How I Find Country Pairs for Mean Reversion Strategy
As mentioned in my previous post here, the first step for a mean reversion strategy is to conduct some background quantitative research.
Step 1
First, I use a pair trading function to loop across 800+ country pairs (created from combination function),
pair_trading = function(stock1, stock2, trade_amount, finance_rates, start_date, end_date,
prop_train, enter_z_score, exit_z_score){
## More codes here
## Return this
key_info = list(
ticker = c(stock1, stock2),
start_date = start_date,
trade_table = data_trade,
sharpe = c(sharpeRatioTrainset, sharpeRatioTestset),
half_life = half_life,
profits = data_trade_stats,
max_drawdown = c(table.DownsideRisk(data$pnl[trainset])[1]$pnl[7], table.DownsideRisk(data$pnl[testset])[1]$pnl[7]),
returns = cbind(table.AnnualizedReturns(data$pnl[trainset]), table.AnnualizedReturns(data$pnl[testset])),
hedgeRatio_mean_sd = c(as.numeric(hedgeRatio), as.numeric(data_trade$spreadMean[nrow(data_trade)]), as.numeric(data_trade$spreadStd[nrow(data_trade)])), #critical -->to be used in real-time trading
close_z_score = as.numeric(data_trade$zscore[nrow(data_trade)]),
hist_spread = data_trade$spread[(nrow(data_trade) - round(half_life) + 2):nrow(data_trade)],
prop_days_mkt = c(prop_days_mkt_train, prop_days_mkt_test),
close_price = c(data_trade$Close[nrow(data_trade)], data_trade$Close.1[nrow(data_trade)]),
win_rate = c(perc_win_train, perc_win_test)
# ,
# chart_train = charts.PerformanceSummary(data$pnl[trainset]),
# chart_test = charts.PerformanceSummary(data$pnl[testset])
)
return(key_info)
}
Step 2
- Next, I select pairs with sharpe ratio >1 in both training and testing periods.
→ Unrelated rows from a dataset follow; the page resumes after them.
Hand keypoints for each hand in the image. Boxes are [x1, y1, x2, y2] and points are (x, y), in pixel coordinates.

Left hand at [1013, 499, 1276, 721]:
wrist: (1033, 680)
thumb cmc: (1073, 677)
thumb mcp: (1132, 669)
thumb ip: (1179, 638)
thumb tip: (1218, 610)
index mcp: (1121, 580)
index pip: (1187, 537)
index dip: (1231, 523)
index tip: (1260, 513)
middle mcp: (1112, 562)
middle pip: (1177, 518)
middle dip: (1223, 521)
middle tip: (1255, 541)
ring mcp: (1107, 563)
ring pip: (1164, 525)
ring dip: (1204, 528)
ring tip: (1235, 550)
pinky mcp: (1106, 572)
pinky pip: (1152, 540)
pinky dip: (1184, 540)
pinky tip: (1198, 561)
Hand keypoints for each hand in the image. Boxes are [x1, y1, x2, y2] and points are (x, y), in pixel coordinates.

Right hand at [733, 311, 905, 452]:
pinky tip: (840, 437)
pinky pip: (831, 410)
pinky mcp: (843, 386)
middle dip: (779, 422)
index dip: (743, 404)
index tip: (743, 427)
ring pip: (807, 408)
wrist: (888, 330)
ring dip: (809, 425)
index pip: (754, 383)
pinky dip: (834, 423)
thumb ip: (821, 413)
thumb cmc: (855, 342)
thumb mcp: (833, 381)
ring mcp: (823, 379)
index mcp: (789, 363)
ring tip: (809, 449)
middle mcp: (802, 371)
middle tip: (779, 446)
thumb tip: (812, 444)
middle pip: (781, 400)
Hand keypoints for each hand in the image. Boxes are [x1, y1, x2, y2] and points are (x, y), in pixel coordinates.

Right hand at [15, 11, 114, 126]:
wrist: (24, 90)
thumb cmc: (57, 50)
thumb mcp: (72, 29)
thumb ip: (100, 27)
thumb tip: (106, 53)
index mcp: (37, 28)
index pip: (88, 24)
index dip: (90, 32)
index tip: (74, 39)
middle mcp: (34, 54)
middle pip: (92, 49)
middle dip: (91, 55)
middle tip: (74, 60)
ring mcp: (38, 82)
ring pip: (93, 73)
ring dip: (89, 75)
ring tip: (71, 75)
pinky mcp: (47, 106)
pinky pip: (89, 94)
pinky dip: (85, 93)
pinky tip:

- And also select pairs with shorter half-life i.e. shorter duration before it reverts to its mean path - more than 5 and lesser than 25
Step 3
Then I went on to IShares website to get the respective tickers’ industries’ composition.
With this new piece of information, I went on to compute the manhattan distance, euclidean distance and correlation between these country pairs.
Next I applied percentile ranks to these distance measures and find an average percentile rank
Anything that is above 50th percentile is selected.
distance_metrics = function(stock1, stock2){
dist = c(NA, NA, NA)
tryCatch({
ctry_pair_composition_sub = subset(ctry_pair_composition, ctry_pair_composition$ticker == stock1 | ctry_pair_composition$ticker == stock2)
manhattan = as.numeric(distance(ctry_pair_composition_sub[, -1], method = "manhattan"))
euclidean = as.numeric(distance(ctry_pair_composition_sub[, -1], method = "euclidean"))
correlation = cor(as.numeric(ctry_pair_composition_sub[1, -1]), as.numeric(ctry_pair_composition_sub[2, -1]))
dist = c(manhattan, euclidean, correlation)
}, error=function(e){})
return(dist)
}
And ta-dah! This is the final selected country pairs that I will be using for my mean reversion strategy.
Further improvement
Note: I could have applied co-integration test. Will do it pretty soon.